Why Clinical trials on rare disease is difficult? 

1. Understanding Disease mechanics : There is very little understanding of disease mechanisms and pathophysiology of any rare disease which makes it impossible for a new therapy to establish inference on intervention and the outcome.

2. Genetic Variability: Since majority of rare disease have genetic predisposition, clinical manifestation for each of them will be different and drug effective for one type of genetic makeup may not be the best option for another group with different genetics. This specially makes clinical trials more complicated. 

3. Too less events: Though significant number of people are affected with various rare disease throughout the world, there are too few people available for a single clinical trial as the patient pool for each diseases under trial is always lesser than required for the enrollment. 

4. Adolescent predominance: Since most of the rare diseases are manifestoed in early childhood and adolescence, it is difficult to conduct trial on children and people with younger age due to legal and ethical issues. Also the rate of compliance to the clinical trial protocol is still very low. 

5. Statistical Insufficiency: Currently applied outcome measures are not appropriate for rare disease and reliability of newer methods is ambiguous. For example, smaller effect size etc. 

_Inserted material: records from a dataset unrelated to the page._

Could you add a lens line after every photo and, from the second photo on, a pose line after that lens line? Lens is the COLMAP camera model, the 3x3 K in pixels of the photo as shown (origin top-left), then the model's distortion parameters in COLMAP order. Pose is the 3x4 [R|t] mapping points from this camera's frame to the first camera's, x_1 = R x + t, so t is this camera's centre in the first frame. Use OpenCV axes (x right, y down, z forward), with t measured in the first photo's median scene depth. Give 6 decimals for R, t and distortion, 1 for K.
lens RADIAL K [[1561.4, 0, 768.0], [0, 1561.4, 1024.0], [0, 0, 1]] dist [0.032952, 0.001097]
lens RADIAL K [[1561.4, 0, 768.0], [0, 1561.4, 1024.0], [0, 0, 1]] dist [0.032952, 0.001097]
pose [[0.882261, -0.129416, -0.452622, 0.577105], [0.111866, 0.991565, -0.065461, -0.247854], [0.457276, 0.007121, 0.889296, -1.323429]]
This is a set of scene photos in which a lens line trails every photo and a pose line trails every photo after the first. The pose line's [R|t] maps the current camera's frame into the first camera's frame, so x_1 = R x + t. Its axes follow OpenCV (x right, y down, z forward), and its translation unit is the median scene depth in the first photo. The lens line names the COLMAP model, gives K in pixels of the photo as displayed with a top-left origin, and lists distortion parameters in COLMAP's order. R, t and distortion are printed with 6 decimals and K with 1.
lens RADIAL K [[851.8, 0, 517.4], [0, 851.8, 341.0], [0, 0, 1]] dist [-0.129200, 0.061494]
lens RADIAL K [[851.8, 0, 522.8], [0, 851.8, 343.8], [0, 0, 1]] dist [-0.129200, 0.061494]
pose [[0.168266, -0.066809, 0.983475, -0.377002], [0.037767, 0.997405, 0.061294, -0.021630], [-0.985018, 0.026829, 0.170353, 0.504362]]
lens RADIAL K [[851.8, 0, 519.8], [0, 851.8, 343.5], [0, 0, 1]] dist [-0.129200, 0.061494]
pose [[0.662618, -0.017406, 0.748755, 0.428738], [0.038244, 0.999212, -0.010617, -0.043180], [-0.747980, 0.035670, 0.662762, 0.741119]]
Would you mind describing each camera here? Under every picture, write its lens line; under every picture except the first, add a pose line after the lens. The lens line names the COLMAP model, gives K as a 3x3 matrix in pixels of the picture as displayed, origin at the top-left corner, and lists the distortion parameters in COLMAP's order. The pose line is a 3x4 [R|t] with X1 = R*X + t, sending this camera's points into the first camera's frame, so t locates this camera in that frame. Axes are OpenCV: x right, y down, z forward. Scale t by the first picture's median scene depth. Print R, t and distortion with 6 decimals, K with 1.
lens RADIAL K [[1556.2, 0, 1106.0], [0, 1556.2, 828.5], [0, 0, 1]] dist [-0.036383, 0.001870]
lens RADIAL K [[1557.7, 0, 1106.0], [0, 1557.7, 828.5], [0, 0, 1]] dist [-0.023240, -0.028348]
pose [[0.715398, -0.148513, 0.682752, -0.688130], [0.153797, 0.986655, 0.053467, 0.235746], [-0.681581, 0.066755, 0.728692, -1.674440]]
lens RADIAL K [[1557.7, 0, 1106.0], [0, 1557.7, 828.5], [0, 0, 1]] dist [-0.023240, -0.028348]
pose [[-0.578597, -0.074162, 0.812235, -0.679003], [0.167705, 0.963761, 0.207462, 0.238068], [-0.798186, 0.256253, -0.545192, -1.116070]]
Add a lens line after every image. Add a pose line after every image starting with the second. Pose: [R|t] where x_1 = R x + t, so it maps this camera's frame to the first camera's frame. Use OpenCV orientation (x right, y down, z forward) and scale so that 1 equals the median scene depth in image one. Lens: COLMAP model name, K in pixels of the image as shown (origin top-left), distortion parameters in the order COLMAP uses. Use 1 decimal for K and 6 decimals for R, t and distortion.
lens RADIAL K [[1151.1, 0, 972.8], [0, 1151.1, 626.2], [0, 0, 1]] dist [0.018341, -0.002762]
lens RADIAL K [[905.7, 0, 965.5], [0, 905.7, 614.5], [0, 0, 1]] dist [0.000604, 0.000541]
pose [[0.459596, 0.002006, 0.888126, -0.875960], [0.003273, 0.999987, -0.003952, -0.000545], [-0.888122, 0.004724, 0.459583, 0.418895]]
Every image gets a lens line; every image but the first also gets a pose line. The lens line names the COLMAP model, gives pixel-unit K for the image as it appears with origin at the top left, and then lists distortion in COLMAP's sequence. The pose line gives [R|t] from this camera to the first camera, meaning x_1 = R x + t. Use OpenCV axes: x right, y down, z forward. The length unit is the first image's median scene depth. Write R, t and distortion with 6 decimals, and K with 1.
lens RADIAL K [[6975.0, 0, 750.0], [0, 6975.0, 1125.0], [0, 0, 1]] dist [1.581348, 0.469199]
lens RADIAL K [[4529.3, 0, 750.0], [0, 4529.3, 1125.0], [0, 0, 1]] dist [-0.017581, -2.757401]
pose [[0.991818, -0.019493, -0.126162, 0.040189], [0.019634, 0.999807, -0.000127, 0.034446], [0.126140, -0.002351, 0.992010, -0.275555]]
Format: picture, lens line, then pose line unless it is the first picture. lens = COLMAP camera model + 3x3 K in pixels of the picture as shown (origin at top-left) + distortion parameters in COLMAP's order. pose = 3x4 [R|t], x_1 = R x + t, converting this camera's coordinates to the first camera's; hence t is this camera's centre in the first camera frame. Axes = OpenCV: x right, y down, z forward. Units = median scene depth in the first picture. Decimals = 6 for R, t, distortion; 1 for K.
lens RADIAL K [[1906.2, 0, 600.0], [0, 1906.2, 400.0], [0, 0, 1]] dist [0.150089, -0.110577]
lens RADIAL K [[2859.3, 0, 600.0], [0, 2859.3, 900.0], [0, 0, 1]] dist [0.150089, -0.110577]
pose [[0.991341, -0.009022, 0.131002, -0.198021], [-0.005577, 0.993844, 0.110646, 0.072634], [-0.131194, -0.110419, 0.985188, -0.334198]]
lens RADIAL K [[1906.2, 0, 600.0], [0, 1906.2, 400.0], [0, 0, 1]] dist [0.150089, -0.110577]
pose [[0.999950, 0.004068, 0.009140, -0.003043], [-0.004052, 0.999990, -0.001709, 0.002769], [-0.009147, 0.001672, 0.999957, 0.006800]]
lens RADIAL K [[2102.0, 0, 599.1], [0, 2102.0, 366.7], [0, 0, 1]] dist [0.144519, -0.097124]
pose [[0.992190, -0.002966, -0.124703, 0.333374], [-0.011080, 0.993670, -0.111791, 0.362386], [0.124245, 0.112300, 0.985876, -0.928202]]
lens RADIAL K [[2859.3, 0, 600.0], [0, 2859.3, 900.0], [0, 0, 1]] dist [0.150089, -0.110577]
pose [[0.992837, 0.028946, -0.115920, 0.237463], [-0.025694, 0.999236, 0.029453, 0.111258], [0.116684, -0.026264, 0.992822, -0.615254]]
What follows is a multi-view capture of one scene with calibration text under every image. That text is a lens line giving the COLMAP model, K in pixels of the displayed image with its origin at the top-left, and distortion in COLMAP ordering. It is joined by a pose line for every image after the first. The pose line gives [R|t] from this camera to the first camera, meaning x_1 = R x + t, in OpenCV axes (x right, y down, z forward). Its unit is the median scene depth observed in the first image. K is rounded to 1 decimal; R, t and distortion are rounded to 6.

6. Pharmacoeconomic Reasons: Since clinical trials are very costly, if return on investment for any trial is seemingly low, pharmaceutical industry is less likely to invest their money for the good of society and science only. In comparison to other conventional trials and their outcome in the world, conducting clinical trials with inherently very low success rate is nto good idea for commercially oriented pharmaceutical companies and considering their return on investment, it is less likely to invest. 

Current number on  Rare Diseases Trials 

While putting keyword 'Rare Disease Trials', a total of 564 studies are popped out in clinicaltrials.gov, , out of which only 91 studies are currently recruiting participants whereas 342 have been already completed. Rest of the studies are either 'not yet recruiting' or ' suspended' from the process. 




Opportunities and Way Forward 

1. Noncommercial research activities. Unlike other clinical trials on a pharmaceutical product, there are very limited chances of trials getting successful on receiving license for market, sponsors may not be much interested taking such a challenge. Only a researcher organization with multiple collaboration should conduct such trials overlooking cost - benefit analysis of such research projects. 

2. Lenient regulatory obligations: if we apply the same regulatory framework with similar degree of scrutiny in rare diseases trial as we don in other exploratory / pragmatic clinical trials, there are chances of any such trial not to meet regulatory requirements. Hence, right from the pre trial implementation documents, rare disease trials should are conducted with much less of scrutiny and legal system are made easier so that such studies are promoted in the scientific era as well. 


                                                  Thank You !!!